À PRODUIRE —
Les affirmations suivantes sont-elles conformes au texte fourni ? Pour chacune, répondez par oui ou par non, puis citez mot pour mot les mots du texte fourni qui tranchent.
(a) Les soins magnétiques du frère Antoine étaient payants.
(b) Le substitut du Procureur du Roi se nommait M. Gonne.
(c) La liqueur ordonnée par M. A... est fabriquée par un pharmacien liégeois.

TEXTE FOURNI —
    Cette belle salle, où avant l'inauguration plusieurs centaines de malades ont passé, venus pour demander à notre frère Antoine ses soins magnétiques gratuits, est décorée de plusieurs peintures et portraits, entr'autres ceux d'Allan Kardec, curé d'Ars et Dr Demeure, chers et vénérés esprits qui, durant leur vie terrestre, pratiquèrent et enseignèrent les sublimes vérités spirites, et qui n'ont cessé depuis leur rentrée dans la vie réelle de nous donner des preuves de leur active et tendre sollicitude. A l'aspect de ces nobles et sympathiques physionomies, grand fut sans doute l'étonnement de personnages sceptiques aussi respectables que diplômés qui envahirent dernièrement le local de nos frères de Jemeppe. Mais laissons parler l'Express, de Liége, un grand journal dont on dit qu'il "évolue puissamment vers la route invariable de la science et du progrès":
    "Dans son numéro du 16 décembre, l'Express rapportait que le Parquet de Liége avait opéré une descente au sujet d'un individu (sic) contre lequel plainte était portée du chef d'exercice illégal de l'art de guérir.
    Le Parquet, représenté par M. Gonne, substitut du Procureur du Roi, accompagné de MM. Thuriaux, juge d'instruction ; Péters, greffier, et de MM. les médecins-légistes Lenger et Corin, est venu de nouveau indaguer à ce propos.
    Les magistrats se sont rendus d'abord au domicile particulier de M. A..., la personne visée. M. A... ordonne, paraît-il, à ses clients une liqueur fabriquée par un pharmacien bruxellois et qui est en vente dans toutes les pharmacies. Il les traite en même temps par le magnétisme.

DONNÉES EXTRAITES —
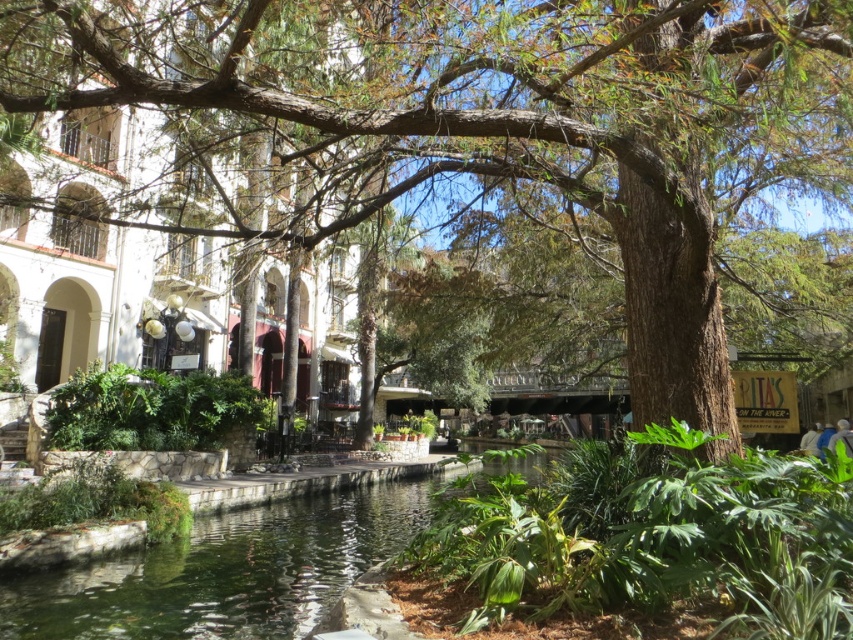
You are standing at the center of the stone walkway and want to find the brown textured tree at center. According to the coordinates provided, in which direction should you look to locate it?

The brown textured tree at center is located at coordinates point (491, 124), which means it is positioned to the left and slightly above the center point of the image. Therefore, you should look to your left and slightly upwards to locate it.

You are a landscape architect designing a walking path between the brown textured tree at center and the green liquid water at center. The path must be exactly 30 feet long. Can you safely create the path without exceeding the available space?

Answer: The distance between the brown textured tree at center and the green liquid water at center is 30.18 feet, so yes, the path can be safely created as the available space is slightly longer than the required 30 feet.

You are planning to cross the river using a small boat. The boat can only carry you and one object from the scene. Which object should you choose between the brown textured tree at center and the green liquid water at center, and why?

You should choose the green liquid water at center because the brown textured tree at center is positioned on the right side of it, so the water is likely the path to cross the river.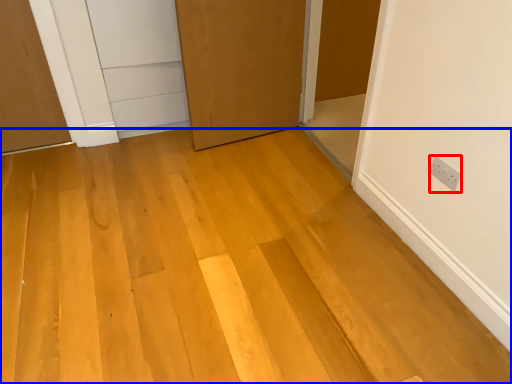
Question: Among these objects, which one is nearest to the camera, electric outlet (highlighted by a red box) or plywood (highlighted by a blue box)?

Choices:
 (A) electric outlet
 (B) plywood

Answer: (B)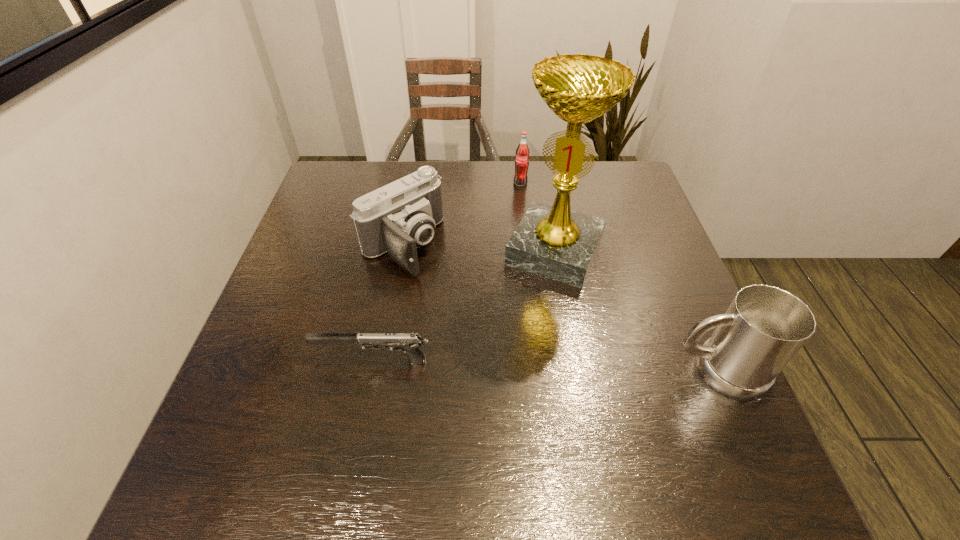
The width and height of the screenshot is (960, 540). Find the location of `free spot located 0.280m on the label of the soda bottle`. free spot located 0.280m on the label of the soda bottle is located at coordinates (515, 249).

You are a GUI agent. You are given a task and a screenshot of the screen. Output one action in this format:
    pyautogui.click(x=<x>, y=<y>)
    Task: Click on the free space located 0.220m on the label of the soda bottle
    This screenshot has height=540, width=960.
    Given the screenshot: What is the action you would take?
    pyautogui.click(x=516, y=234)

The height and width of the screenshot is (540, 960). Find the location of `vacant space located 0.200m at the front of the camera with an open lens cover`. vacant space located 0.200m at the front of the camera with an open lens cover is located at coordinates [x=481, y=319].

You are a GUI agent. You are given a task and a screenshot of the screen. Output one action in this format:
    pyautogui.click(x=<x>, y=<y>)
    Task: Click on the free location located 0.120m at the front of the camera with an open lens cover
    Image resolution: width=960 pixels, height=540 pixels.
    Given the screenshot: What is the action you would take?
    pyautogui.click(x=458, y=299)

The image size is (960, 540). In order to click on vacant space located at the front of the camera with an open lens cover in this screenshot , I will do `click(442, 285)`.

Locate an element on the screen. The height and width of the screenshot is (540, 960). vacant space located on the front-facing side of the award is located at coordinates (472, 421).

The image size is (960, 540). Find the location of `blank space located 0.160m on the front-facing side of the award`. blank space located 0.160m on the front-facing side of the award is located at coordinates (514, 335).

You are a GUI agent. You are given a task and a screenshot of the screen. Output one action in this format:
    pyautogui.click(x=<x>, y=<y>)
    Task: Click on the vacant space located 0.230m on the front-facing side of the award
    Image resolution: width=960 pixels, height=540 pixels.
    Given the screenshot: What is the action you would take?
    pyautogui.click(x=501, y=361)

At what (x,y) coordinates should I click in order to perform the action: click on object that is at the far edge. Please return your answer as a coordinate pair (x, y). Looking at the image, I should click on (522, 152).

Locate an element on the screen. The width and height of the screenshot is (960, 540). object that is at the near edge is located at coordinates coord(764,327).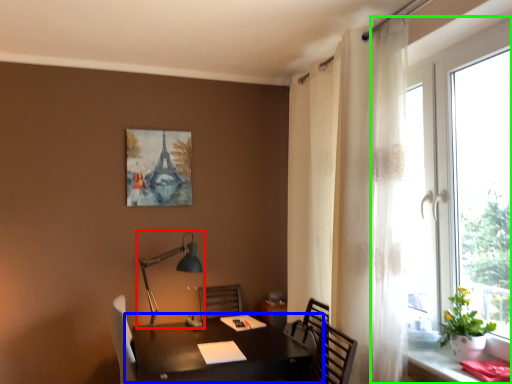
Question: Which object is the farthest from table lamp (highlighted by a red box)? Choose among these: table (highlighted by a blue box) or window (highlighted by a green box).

RÉPONSE RÉDIGÉE —
(a) Non : « ses soins magnétiques gratuits ».
(b) Oui : « représenté par M. Gonne, substitut du Procureur du Roi ».
(c) Non : « une liqueur fabriquée par un pharmacien bruxellois ».